Comment by compsciphd

1 month ago

So I've recovered a lot of damaged DVDs and I think in my research it showed that DVDs also do ECC across larger than the 2048 data blocks (maybe 16 of them?)

So when I used ddrescue, I would read in that block size (instead of just 2048) as if I would get lucky and get a good read (or enough signal that ECC could repair it on the large block).

This was very effective at recovering DVDs with repeated reads vs when I had previously done it with 2048 byte reads only I would end up with 2048 byte reads scattered all over (which if ECC is done on 16x2k 32k byte block size, means there was a lot of data I was leaving on the floor that should have been recovered on those reads).

Ddrescue was also good for this in the sense that if I was trying to recover a DVD (video) from multiple damaged DVDs, as long as they were not damaged in the same location, i was able to fill in the blanks.

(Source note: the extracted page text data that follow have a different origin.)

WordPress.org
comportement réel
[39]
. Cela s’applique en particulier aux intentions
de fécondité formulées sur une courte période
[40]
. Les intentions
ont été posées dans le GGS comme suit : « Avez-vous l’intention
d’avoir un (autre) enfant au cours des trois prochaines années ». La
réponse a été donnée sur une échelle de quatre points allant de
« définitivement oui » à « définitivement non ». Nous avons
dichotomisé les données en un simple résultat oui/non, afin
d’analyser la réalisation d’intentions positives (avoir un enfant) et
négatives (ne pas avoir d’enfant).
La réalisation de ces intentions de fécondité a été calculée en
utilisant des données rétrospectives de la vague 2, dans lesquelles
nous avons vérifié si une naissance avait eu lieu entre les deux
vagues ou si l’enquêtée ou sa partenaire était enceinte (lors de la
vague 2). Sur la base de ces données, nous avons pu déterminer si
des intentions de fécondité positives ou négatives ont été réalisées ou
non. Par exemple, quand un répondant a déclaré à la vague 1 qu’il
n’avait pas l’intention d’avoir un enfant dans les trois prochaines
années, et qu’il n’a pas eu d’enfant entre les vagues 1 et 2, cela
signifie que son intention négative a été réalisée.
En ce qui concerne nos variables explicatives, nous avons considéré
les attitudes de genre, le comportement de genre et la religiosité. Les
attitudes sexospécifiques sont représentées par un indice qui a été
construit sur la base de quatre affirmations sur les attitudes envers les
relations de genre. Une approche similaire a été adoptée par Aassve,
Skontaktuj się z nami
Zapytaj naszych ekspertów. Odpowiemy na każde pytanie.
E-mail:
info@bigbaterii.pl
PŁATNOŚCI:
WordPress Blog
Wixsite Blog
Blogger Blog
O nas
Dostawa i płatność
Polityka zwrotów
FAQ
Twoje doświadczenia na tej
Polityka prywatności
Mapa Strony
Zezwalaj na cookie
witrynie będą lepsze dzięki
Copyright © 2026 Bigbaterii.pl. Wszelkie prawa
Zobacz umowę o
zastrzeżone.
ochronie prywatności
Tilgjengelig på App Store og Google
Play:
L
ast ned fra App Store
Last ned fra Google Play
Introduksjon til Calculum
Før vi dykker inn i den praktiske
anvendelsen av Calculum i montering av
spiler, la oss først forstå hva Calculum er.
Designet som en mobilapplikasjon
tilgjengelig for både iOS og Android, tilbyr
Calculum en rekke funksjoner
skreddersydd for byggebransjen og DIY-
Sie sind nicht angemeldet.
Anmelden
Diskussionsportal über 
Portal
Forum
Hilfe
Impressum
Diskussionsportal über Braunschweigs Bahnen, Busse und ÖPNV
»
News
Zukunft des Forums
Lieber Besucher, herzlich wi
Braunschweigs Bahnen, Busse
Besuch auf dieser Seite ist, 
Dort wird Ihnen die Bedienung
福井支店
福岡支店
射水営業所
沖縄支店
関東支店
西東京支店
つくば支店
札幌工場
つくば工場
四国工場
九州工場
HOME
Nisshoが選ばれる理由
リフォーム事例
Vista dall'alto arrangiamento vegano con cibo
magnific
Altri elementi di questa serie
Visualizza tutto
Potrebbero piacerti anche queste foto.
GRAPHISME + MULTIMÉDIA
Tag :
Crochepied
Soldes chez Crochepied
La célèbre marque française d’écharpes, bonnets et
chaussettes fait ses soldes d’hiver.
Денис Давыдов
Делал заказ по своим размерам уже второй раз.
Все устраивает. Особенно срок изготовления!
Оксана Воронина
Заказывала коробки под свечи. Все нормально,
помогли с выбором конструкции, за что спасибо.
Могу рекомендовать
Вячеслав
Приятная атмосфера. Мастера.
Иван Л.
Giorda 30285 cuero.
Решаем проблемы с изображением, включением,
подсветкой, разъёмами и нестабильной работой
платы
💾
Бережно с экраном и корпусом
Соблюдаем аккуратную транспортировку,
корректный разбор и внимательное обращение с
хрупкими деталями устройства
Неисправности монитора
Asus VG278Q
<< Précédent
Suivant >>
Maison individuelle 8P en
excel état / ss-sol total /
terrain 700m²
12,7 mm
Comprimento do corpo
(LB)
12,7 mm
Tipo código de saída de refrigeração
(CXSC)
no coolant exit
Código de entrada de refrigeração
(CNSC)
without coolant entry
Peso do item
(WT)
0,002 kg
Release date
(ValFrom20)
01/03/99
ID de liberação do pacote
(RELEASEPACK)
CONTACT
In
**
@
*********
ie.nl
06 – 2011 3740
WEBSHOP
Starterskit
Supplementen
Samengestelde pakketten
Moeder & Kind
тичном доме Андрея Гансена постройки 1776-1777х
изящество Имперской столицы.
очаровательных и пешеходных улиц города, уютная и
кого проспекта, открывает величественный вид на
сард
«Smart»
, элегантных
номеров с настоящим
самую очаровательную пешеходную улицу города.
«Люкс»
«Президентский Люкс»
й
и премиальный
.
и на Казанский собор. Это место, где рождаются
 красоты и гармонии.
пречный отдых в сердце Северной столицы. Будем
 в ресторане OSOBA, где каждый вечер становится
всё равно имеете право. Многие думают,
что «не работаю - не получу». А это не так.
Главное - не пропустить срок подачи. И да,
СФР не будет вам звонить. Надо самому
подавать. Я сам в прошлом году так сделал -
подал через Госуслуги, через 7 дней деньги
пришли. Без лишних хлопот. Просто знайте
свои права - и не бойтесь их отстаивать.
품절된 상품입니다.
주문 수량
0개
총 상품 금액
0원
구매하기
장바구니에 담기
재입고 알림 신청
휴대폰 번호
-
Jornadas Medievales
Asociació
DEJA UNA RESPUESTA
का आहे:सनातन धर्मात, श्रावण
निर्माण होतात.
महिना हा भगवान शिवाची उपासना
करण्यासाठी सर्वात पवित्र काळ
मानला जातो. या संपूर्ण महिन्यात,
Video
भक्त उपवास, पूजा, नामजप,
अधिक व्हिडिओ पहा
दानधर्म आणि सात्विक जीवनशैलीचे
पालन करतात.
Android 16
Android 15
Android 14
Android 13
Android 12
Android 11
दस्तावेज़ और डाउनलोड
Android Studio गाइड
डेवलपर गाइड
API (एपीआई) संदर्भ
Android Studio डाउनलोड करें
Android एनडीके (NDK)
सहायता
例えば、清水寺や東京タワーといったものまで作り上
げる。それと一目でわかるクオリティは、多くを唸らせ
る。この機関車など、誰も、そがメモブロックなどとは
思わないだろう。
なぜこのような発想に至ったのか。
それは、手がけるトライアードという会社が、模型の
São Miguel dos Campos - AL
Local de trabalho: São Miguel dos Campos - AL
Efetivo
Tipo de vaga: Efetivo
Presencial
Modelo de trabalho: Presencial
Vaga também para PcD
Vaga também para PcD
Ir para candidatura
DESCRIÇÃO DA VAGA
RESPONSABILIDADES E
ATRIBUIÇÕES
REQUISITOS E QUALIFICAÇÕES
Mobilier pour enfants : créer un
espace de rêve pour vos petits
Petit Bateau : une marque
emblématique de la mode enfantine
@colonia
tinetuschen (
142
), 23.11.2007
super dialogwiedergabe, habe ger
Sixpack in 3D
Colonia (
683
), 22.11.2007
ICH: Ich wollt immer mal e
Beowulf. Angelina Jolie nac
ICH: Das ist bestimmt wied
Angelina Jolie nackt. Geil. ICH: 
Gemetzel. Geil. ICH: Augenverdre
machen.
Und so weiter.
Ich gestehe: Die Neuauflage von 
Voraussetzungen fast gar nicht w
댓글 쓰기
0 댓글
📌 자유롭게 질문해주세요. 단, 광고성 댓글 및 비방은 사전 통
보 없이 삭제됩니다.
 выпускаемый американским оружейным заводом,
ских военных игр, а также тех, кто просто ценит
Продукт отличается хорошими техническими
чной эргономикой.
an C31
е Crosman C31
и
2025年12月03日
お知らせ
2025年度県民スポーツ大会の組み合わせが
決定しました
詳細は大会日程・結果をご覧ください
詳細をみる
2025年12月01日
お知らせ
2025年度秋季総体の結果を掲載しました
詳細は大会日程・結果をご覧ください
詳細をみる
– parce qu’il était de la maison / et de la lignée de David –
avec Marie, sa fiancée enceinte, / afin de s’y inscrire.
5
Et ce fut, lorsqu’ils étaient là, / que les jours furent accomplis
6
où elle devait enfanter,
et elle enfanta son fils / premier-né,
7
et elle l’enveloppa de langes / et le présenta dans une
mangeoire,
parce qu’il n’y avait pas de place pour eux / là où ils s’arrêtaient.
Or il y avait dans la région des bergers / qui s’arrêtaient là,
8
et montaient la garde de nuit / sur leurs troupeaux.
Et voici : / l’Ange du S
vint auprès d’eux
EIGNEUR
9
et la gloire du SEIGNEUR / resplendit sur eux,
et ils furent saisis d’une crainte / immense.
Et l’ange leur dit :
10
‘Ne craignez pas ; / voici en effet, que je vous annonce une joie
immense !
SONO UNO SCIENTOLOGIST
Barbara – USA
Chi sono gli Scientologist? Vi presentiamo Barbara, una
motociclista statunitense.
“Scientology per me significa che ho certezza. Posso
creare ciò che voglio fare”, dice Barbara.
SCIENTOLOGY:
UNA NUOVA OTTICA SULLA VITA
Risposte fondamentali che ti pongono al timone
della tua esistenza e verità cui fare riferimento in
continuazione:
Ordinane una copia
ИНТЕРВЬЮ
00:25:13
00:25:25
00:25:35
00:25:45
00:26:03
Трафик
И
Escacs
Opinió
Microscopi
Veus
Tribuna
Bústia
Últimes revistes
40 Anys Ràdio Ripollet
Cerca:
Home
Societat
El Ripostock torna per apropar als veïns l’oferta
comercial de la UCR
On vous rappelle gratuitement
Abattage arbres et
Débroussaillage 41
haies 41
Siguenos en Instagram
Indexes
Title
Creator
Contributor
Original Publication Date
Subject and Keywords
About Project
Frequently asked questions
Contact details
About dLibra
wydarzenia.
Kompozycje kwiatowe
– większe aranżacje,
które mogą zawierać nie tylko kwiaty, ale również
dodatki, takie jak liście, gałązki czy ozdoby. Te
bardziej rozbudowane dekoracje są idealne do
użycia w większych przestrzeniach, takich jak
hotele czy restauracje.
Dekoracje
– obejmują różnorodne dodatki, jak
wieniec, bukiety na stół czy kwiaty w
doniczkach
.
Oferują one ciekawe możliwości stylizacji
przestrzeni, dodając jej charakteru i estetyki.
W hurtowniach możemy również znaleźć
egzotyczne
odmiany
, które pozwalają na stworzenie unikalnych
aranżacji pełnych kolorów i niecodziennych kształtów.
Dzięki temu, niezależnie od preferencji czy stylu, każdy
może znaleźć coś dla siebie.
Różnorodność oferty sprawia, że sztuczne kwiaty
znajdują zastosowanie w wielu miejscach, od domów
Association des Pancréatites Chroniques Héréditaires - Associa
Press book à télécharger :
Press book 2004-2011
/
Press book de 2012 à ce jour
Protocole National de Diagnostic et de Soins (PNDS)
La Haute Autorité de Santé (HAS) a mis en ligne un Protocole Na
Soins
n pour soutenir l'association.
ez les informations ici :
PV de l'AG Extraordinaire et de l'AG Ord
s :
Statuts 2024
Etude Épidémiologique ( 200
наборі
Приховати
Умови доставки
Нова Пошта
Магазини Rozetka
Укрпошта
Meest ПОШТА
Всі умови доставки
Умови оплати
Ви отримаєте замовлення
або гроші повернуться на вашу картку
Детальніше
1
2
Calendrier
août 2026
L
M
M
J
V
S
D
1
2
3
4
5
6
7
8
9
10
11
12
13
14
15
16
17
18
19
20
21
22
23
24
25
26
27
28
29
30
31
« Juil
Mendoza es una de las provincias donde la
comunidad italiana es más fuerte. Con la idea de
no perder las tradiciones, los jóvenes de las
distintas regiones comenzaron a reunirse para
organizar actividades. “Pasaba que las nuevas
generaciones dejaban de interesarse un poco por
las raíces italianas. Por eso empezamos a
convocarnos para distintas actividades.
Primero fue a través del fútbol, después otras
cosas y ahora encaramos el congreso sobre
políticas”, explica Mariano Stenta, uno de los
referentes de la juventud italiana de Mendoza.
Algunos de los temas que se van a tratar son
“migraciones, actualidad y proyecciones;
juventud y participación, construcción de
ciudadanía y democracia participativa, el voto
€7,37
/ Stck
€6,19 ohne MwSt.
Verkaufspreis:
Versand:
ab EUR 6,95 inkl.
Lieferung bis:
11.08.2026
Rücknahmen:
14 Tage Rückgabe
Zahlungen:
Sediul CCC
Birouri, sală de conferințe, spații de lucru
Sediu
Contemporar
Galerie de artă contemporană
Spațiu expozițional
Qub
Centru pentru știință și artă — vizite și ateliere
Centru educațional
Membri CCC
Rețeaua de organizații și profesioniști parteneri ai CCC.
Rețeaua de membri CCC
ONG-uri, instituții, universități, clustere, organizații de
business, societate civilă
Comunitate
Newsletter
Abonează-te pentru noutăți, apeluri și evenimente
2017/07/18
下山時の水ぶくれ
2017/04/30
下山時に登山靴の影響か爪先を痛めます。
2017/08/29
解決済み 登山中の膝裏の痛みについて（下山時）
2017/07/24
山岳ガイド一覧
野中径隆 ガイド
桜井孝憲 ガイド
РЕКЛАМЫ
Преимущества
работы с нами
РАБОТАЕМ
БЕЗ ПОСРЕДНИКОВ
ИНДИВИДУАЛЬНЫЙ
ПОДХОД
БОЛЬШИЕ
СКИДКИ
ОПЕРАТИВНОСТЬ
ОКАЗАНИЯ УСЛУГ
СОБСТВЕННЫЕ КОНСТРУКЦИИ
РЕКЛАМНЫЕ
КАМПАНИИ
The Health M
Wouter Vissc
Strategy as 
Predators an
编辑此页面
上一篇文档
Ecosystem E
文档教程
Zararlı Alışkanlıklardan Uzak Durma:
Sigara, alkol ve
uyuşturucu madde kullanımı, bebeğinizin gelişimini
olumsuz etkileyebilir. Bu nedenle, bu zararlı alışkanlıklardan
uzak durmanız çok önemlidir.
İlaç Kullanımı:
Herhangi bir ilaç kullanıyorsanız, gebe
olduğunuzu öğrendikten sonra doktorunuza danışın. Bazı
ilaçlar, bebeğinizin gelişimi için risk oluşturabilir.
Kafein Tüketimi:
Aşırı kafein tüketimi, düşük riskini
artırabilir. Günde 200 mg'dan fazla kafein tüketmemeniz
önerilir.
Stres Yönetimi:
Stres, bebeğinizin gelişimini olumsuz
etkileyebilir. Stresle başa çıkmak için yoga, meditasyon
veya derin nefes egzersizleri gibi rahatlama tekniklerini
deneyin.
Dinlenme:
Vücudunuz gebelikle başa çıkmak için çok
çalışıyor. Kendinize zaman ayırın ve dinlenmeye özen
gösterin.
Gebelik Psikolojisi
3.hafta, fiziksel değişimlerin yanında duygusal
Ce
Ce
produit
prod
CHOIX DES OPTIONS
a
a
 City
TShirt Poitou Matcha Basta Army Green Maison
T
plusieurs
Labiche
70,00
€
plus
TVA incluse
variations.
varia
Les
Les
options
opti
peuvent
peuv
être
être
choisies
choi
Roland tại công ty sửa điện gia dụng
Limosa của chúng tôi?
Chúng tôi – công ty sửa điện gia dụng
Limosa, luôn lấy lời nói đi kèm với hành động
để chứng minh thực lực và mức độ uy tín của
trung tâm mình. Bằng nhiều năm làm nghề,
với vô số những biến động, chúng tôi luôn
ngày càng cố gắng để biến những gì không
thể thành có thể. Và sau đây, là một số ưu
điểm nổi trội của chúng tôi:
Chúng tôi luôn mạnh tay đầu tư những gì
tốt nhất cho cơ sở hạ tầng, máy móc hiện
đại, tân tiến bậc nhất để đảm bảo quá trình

Perhaps you can correct me about the 16 block mechanism, perhaps it was just random that it worked and my understanding at the time was wrong.

2 comments

compsciphd

bri3d 1 month ago

You are both correct and the article discusses it accurately:

> Then you have 2048 bytes of user data, scrambled for the reasons mentioned before. The best way to look at the sector as a whole is to think of each sector as 12 “rows” consisting of 172 bytes each. After each 172-byte row is 10 bytes of ECC data called Parity Inner (PI), which is based on Reed-Solomon and applied to both the header and scrambled user data per row within the sector itself. Then, after the user data and parity inner data, is the 4-byte EDC, which is calculated over the unscrambled user data only. Then, finally, Parity Outer (PO) is another form of ECC that is applied by “column” that spans over an entire block of multiple sectors stacked horizontally, or in other words, a group of 16 sectors. Altogether, this adds up to 2366 bytes of recorded sector data.

compsciphd 1 month ago

I see that now, though I wonder if my assumption about reading 32KB aligned at a time, really does improve or not.
PO works on the 32KB block (after PI fixes what it can of the 2KB blocks).
So if PO works, it means that it was able to correct any errors in any blocks in the 32KB block, but it doesn't mean it will be able to do it every time. But my assumption is that if I read 32KB aligned that the hardware operates on the 32KB block once.
But if the hardware only operates on 2KB blocks, so a a 32KB read would be internally treated as 16 2KB reads, just that if a 2KB read fails even with PI, it will try to read 32KB and correct with PO, but then forget everything it just did if it succeeded. Then my assumption of how to do it better fails, as each 2KB block (even within a 32KB aligned read), would still need to be lucky, vs just needing to get lucky once for each 32KB aligned block.
the reason I'm wondering is that the "raw bytes" cache the author demonstrates the drive as having is only 2+KB in size (based on what they are reading) and that makes me wonder about my assumptions.